The commissioner said that the reassignment of eight officers this week was also aimed at protecting cops such as Cameron-Powell from burnout in high-intensity divisions like Clarendon, which, up to last Saturday, had recorded 70 murders, 55 shootings, and 32 robberies for the year.

At the end of June last year, there were 76 murders, 39 shootings, and 31 robberies. This was in addition to 42 reports of break-ins and at least 23 reported cases of rape.

“We certainly hope to end the year below what we were last year,” said Anderson yesterday even as police in the parish reels from brutal gun attacks, allegedly from gangsters who use the busy May Pen Square as battlegrounds with foes.

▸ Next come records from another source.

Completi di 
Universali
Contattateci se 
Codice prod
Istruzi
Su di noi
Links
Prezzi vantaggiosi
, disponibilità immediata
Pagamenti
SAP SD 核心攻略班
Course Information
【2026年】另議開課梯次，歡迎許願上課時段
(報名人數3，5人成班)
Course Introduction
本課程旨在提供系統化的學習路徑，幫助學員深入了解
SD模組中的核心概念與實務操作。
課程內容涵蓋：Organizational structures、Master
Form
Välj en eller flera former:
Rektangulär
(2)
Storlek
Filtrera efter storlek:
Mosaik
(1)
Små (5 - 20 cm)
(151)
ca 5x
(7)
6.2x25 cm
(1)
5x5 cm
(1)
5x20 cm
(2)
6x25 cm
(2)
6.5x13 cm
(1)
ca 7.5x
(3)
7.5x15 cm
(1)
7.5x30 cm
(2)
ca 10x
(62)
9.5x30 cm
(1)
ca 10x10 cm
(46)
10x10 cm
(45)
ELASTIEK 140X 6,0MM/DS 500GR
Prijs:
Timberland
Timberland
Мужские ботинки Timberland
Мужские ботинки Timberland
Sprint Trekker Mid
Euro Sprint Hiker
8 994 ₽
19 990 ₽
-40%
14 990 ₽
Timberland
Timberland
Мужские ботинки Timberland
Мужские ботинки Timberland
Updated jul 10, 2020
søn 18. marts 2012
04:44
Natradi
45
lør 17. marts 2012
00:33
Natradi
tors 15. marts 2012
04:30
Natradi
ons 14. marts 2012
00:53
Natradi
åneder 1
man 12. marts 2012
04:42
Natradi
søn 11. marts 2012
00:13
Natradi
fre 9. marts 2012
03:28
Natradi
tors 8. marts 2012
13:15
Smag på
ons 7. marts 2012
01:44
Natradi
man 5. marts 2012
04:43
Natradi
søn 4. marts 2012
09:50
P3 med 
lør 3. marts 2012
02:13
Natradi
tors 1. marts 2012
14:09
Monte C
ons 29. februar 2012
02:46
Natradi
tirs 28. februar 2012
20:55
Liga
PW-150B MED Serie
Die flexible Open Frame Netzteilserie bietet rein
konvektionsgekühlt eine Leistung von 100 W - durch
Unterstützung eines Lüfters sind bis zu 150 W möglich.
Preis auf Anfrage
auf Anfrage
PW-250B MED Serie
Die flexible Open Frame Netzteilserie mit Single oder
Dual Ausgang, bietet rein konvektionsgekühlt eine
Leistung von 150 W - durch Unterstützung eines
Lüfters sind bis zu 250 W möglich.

The shuffle of senior cops came on the heels of assertions from retired Senior Superintendent of Police and former Clarendon commander Radcliffe Lewis that Cameron-Powell was not a good fit for the parish as “she has her children to look after, and that is a woman’s job – to take care of the young ones”. The parish, he said, would be better served by a male police commander.

Cameron-Powell last month listed heavy social challenges, poor parenting, and shoddy infrastructure in informal communities such as Effortville, Canaan Heights, Hayes, and York Town as major challenges to her charges’ efforts to stem crime in the mid-island parish.

At least 10 persons have reportedly been murdered in Effortville in recent months even as police continue their investigations into a brazen midday heist by heavily armed thugs in May Pen last May.

Anderson expressed confidence that Miller, who has been relocated from the helm of the often-tough St Andrew North Police Division, will adapt well.

St Andrew North has this year recorded 27 murders up to June 29, an increase from 25 for the similar period last year. It has also recorded an increase in shootings, up from 21 last year to 27 this year, and an increase in robberies, with 38 cases, up from 34 in 2018.

St Andrew North also recorded an increase in homicides for last year with 62 murders, up from 58 in 2017.